The newest leap into insuring all people with reasonable health care will continue the limited treatment for people with eating disorders as well. The scientific knowledge of these illnesses is extremely limited, more so than most psychiatric illnesses.

There are a handful of research studies supporting evidenced-based therapies but with only short-term limited results. Any experienced clinician knows that full recovery is a long process which involves a multi-disciplinary treatment team and often inpatient or outpatient treatment programs.

Over a period of months to years, effective treatment is expensive. Even the best insurance plans cover only part of the course of successful treatment, and most cover a fraction of the overall cost. Nowhere in the health insurance overhaul is there a provision for adequate long term treatment of mental illness, including eating disorders.

In the past, the stereotypical eating disorder patient was a wealthy Caucasian girl in her teens from a family with the means to pay for any available care. It's unclear whether this assumption was based in fact, but these illnesses no longer appear to discriminate by socioeconomic level or race. With the spread of eating disorders across all class lines in the United States and across the world, the reality of inadequate treatment options is unavoidable.

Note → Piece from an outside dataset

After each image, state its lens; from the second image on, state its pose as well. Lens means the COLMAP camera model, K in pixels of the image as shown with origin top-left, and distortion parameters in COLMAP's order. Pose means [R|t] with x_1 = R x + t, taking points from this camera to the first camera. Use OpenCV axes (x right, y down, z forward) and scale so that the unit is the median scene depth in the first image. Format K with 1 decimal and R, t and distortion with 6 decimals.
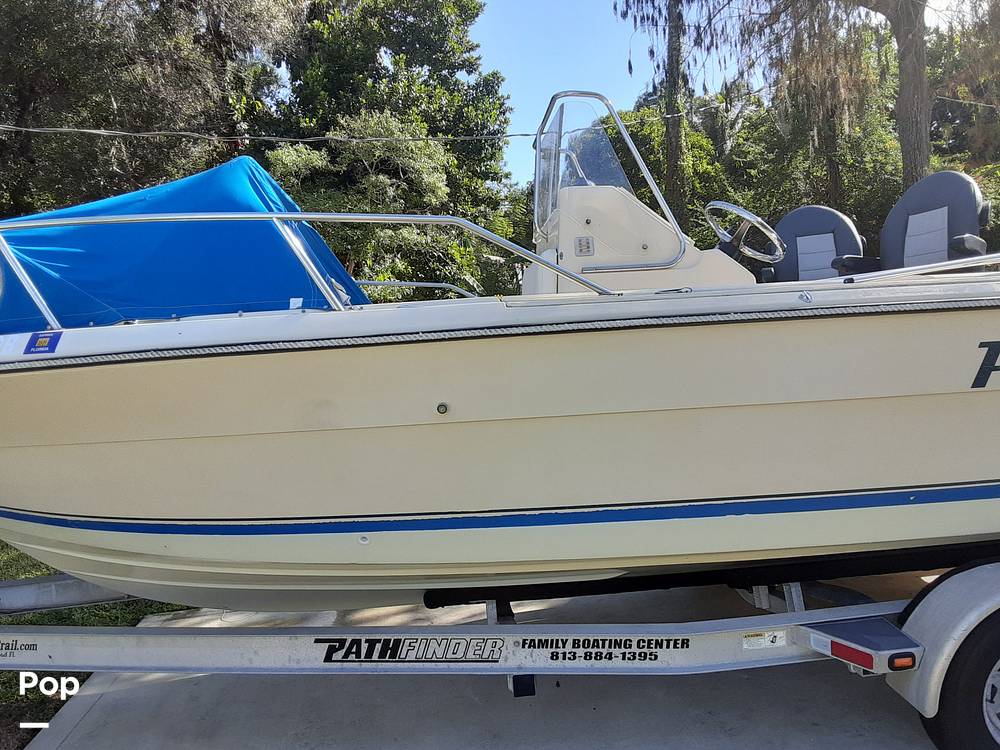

Inquiries into my practice routinely come from patients and families aghast at the lack of resources in the community, especially those that accept health insurance. 

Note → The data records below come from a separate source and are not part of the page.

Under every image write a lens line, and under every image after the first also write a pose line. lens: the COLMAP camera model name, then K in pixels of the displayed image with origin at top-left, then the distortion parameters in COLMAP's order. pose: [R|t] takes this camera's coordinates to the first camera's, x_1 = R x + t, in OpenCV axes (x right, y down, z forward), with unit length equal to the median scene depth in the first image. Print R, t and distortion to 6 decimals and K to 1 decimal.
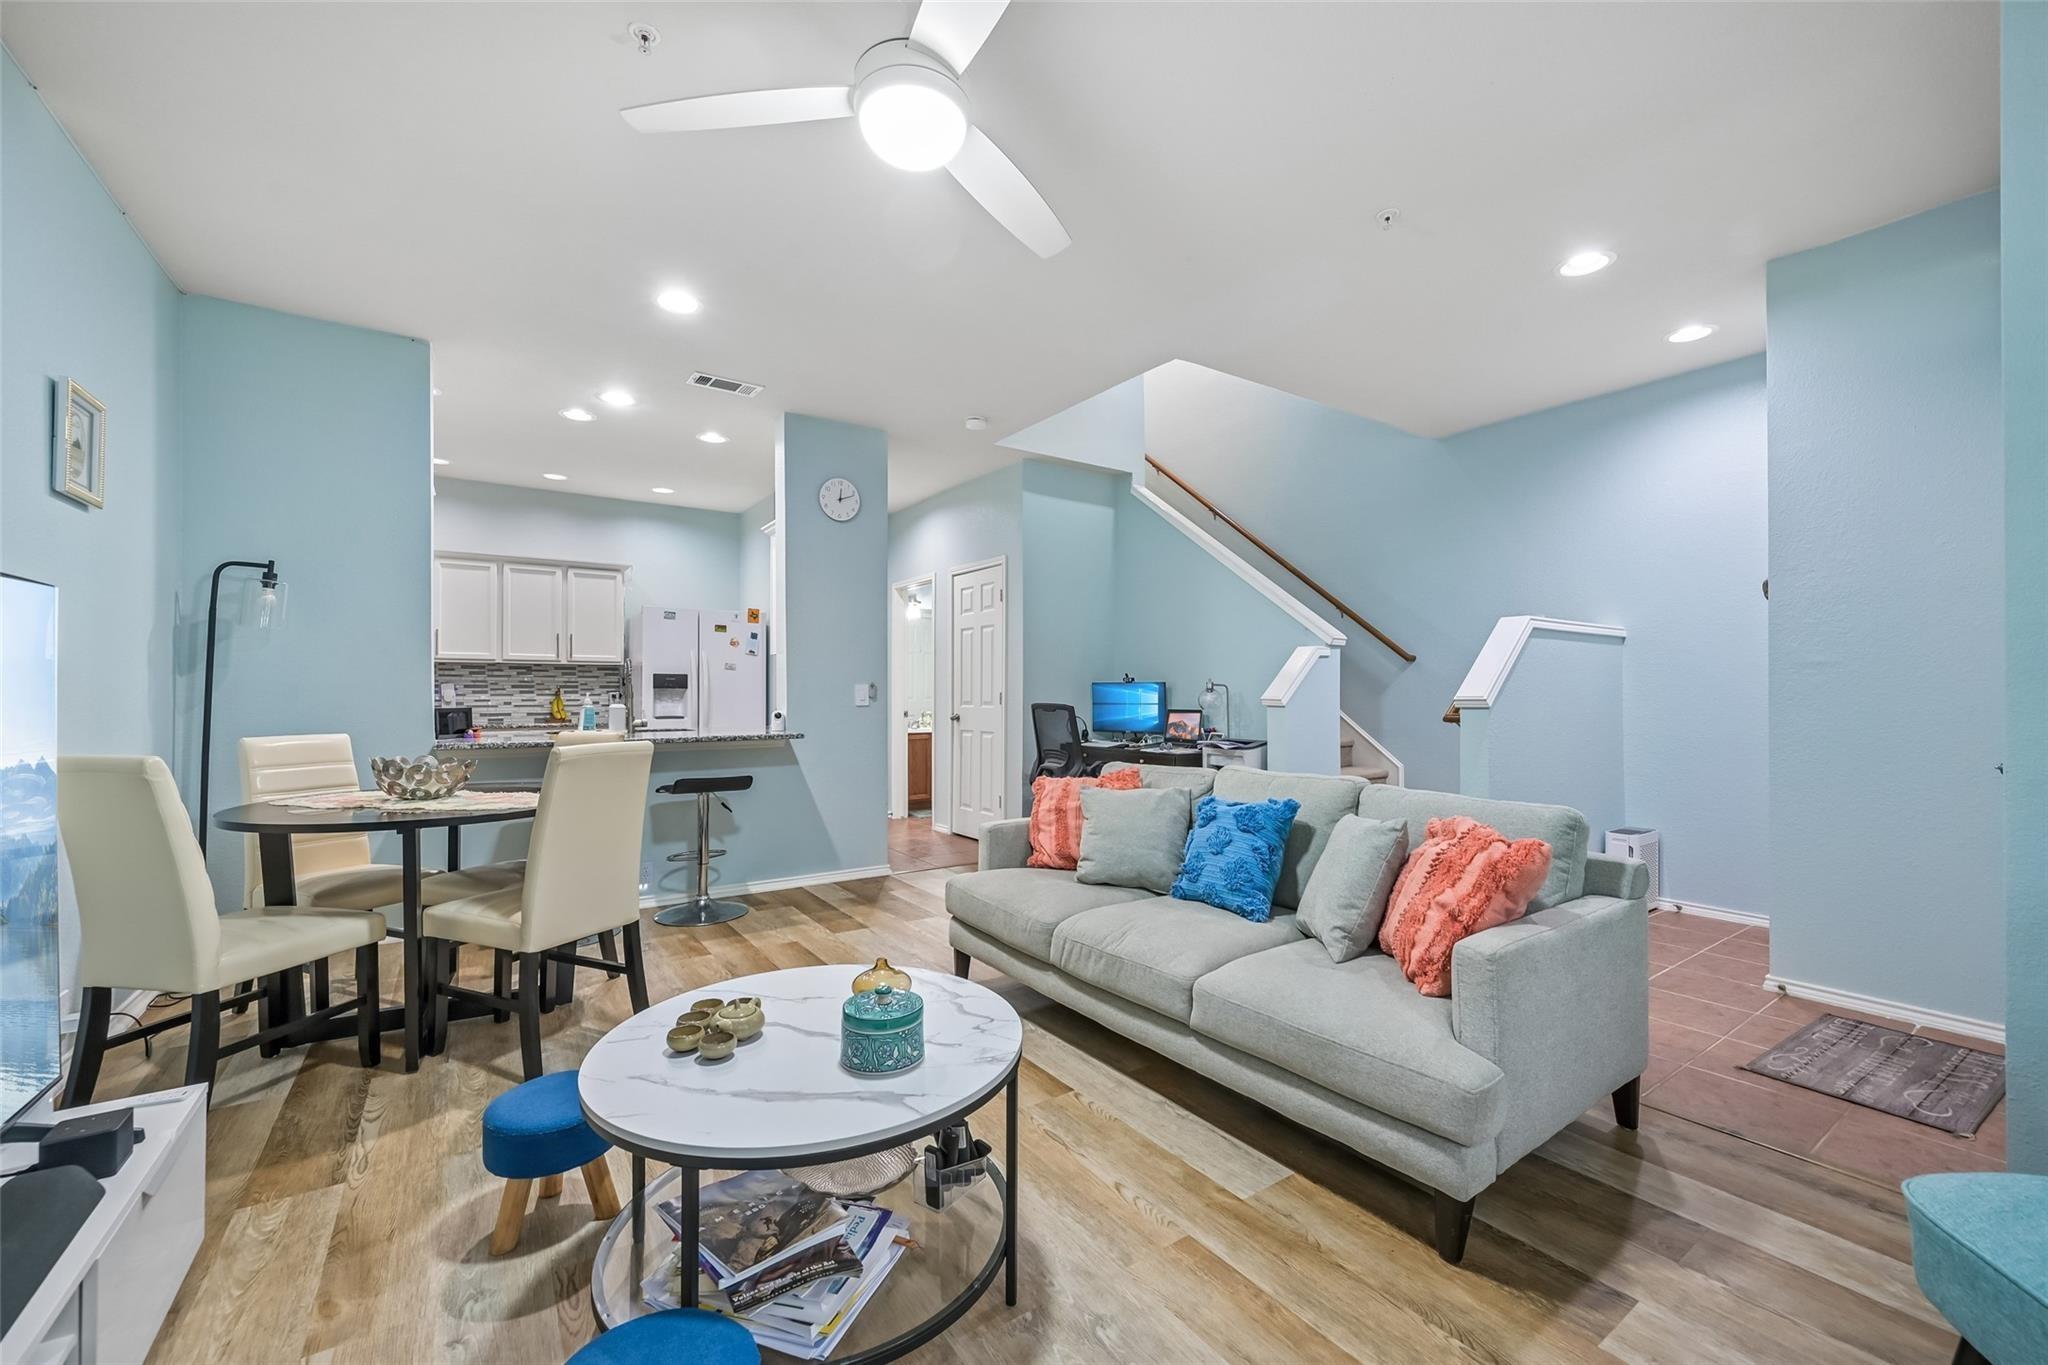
lens RADIAL K [[808.8, 0, 1029.0], [0, 808.8, 689.5], [0, 0, 1]] dist [0.001237, 0.000017]
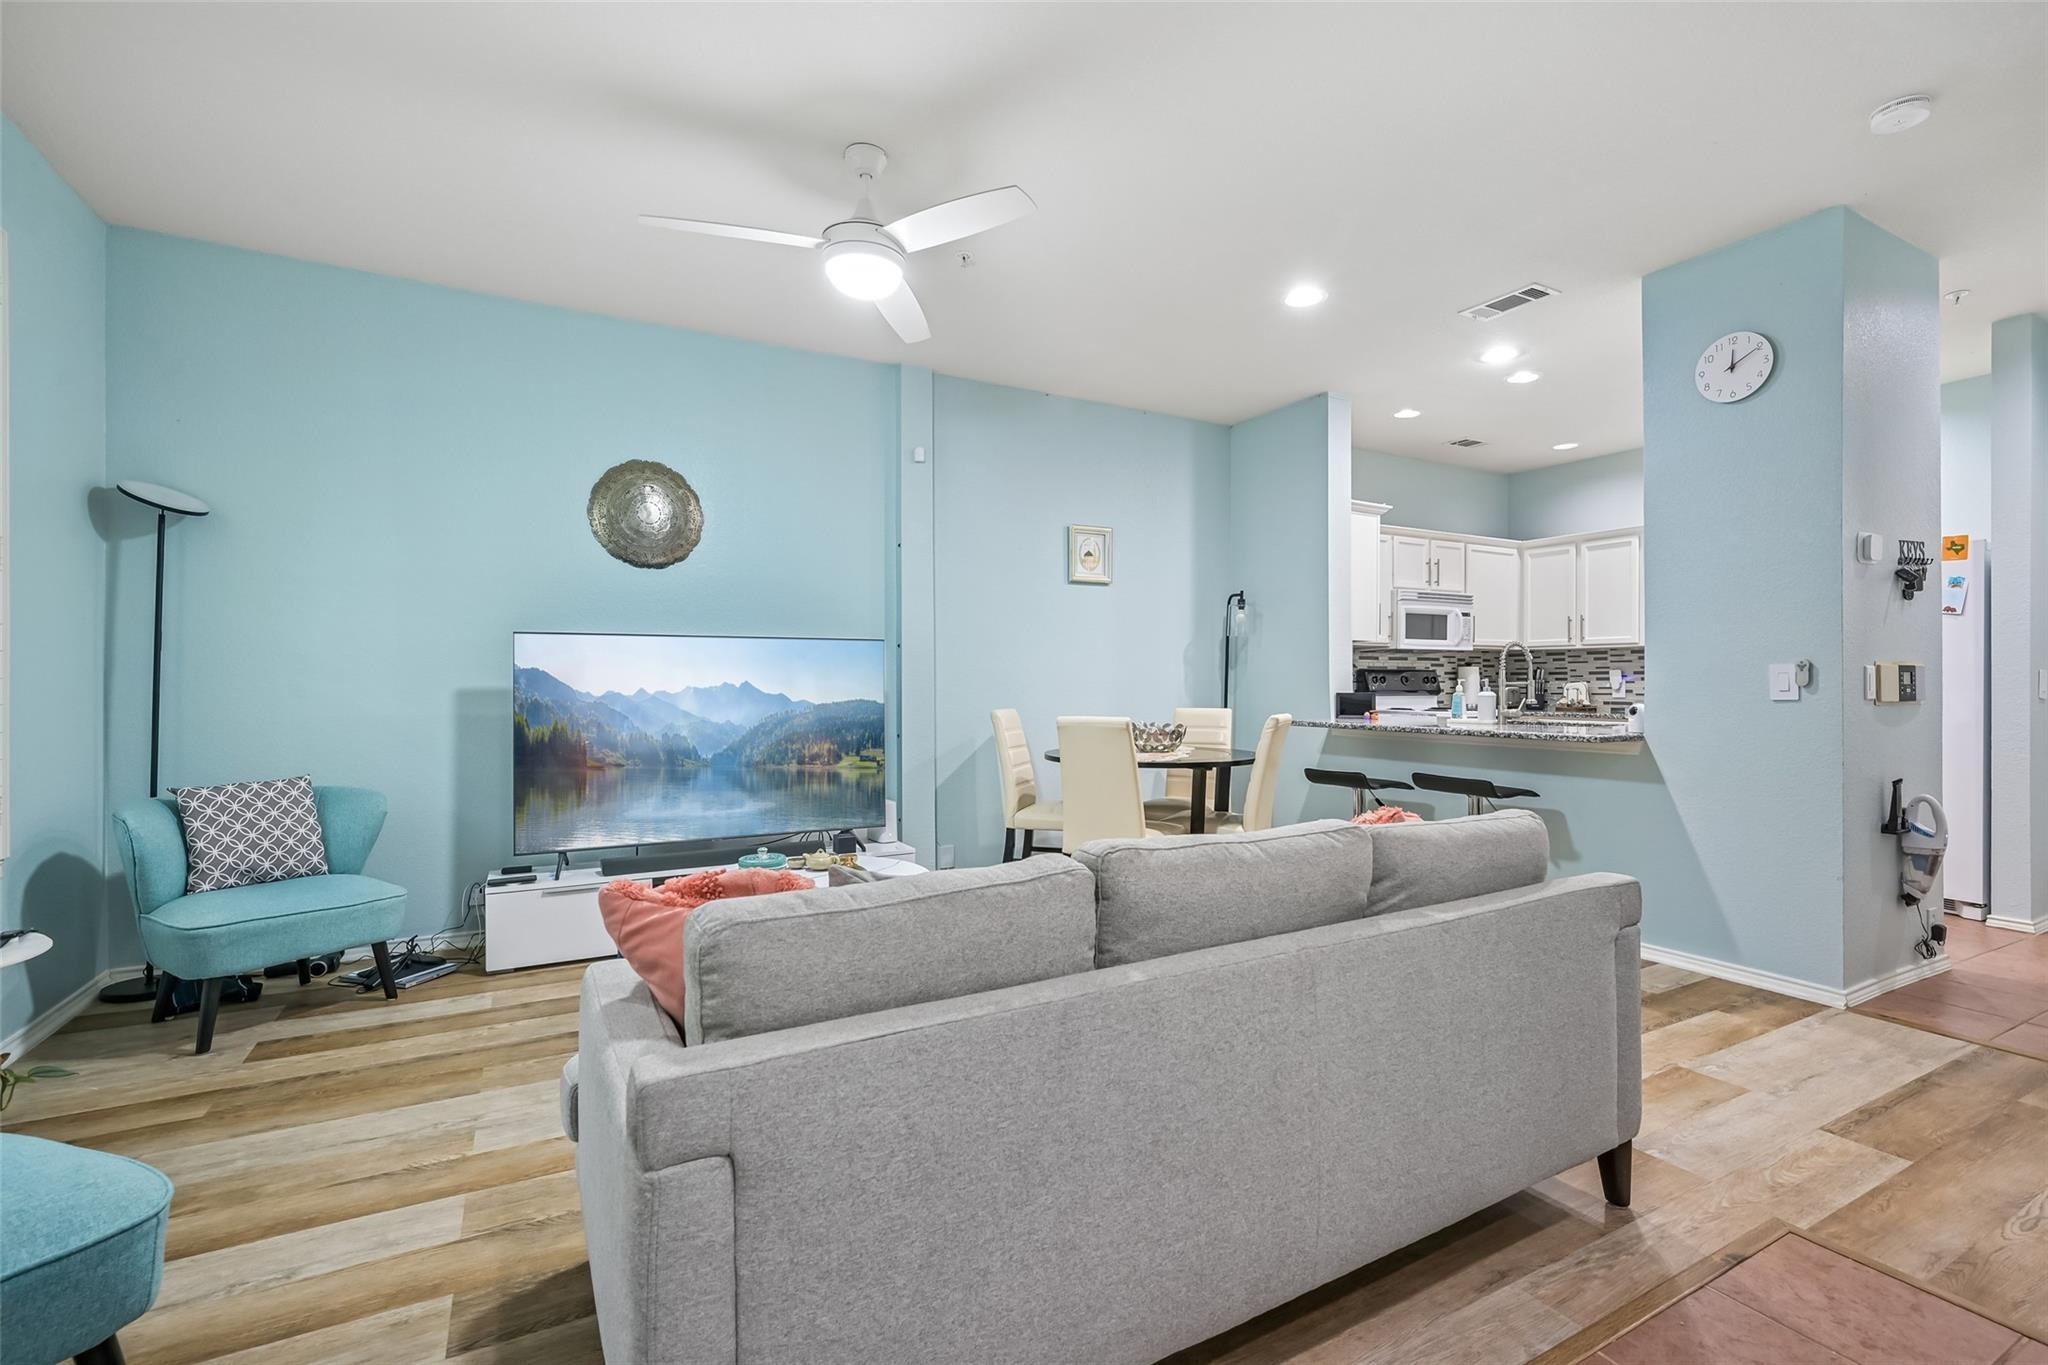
lens RADIAL K [[916.3, 0, 1030.5], [0, 916.3, 674.4], [0, 0, 1]] dist [-0.000490, -0.000093]
pose [[-0.105467, -0.008862, -0.994383, 0.570473], [0.003763, 0.999950, -0.009310, 0.006009], [0.994416, -0.004724, -0.105429, 0.589937]]
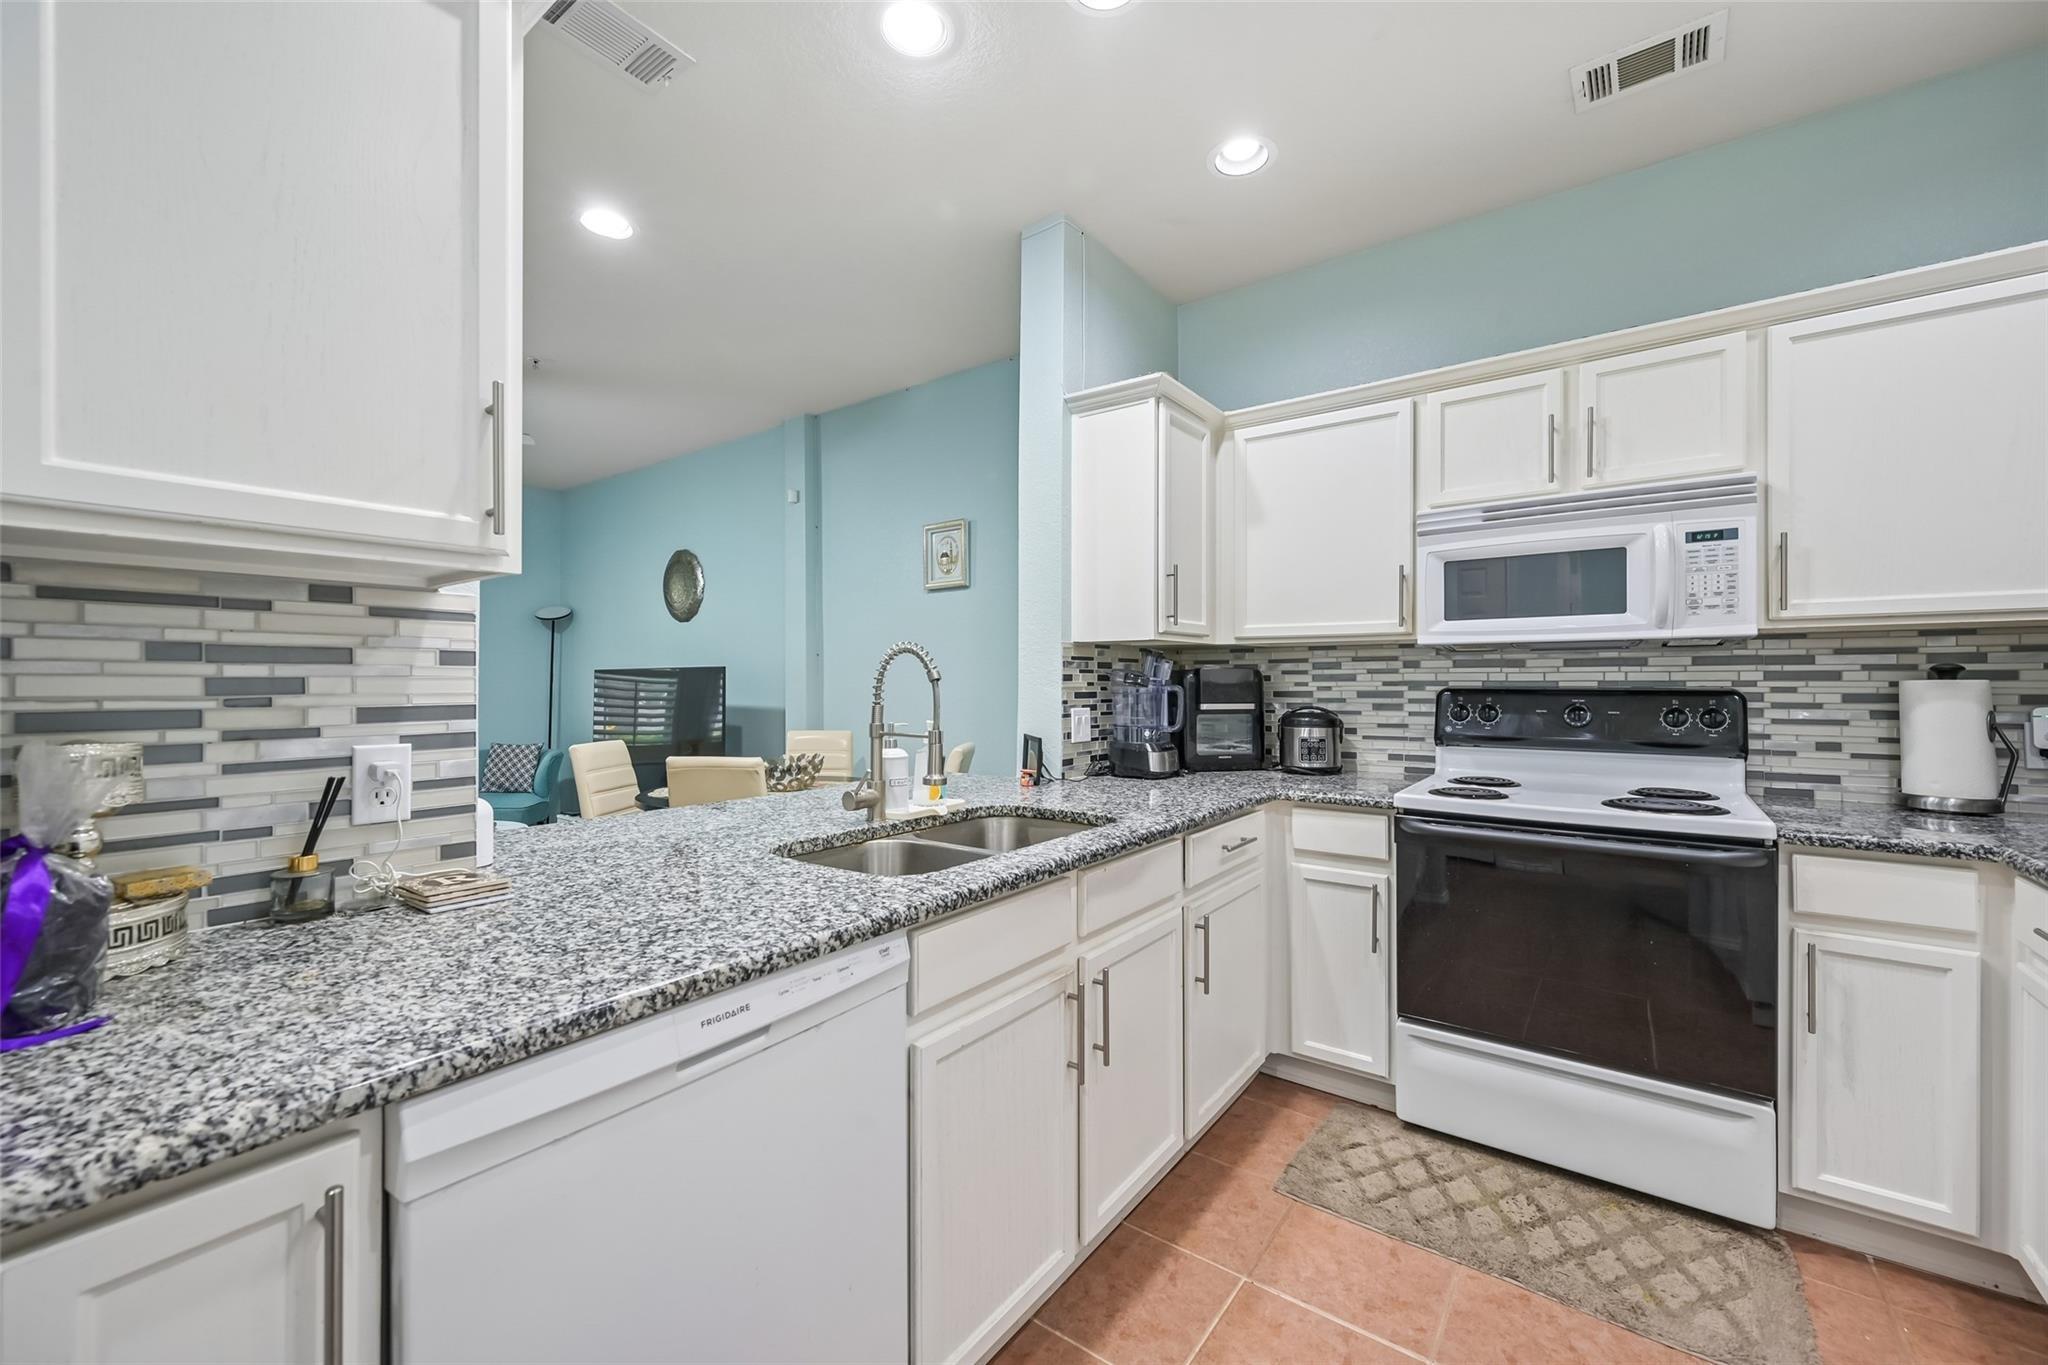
lens RADIAL K [[808.8, 0, 1029.0], [0, 808.8, 689.5], [0, 0, 1]] dist [0.001237, 0.000017]
pose [[-0.948612, -0.001052, -0.316440, -0.436132], [-0.001439, 0.999998, 0.000990, -0.012821], [0.316438, 0.001394, -0.948612, 1.431184]]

It is true that people with less means have significantly fewer treatment options. Based on knowledge of long term outcome of untreated people with eating disorders, the discrepancy in care between those with means and those without will lead to poorer outcome. Inequitable health care is a problem across all medical illnesses but there are no viable alternatives for eating disorder patients without the means to access treatment outside the health insurance plan.

These patients flock to two forms of help: free programs such as Overeaters Anonymous, a 12 step program akin to Alcoholics Anonymous, and the very limited options covered by insurance. Some people find a path to recovery this way, but many are left to soon give up hope and accept the eating disorder as a fact of life.

Advocacy for increased coverage for eating disorder treatment and for public education about these illnesses remains a mainstay of organizations such as AED and NEDA. They play a powerful national lobbying role to be sure the growing reach of eating disorders isn't ignored, but clinicians attempting to change the reality for individual sick patients and their families need more immediate options for treatment. 

I had hoped by starting this blog to reach more people with useful information and to create hope for those out of treatment options. Although that has indeed been the case for the people who have contacted me, the needs are just too great.

In the next few posts, I will try to explore new avenues for support and care of eating disorder patients outside the insurance bubble. The interconnectedness now a given in today's world hasn't changed eating disorder treatment enough yet. And if the health care system can't keep up, then other ideas need to fill the void.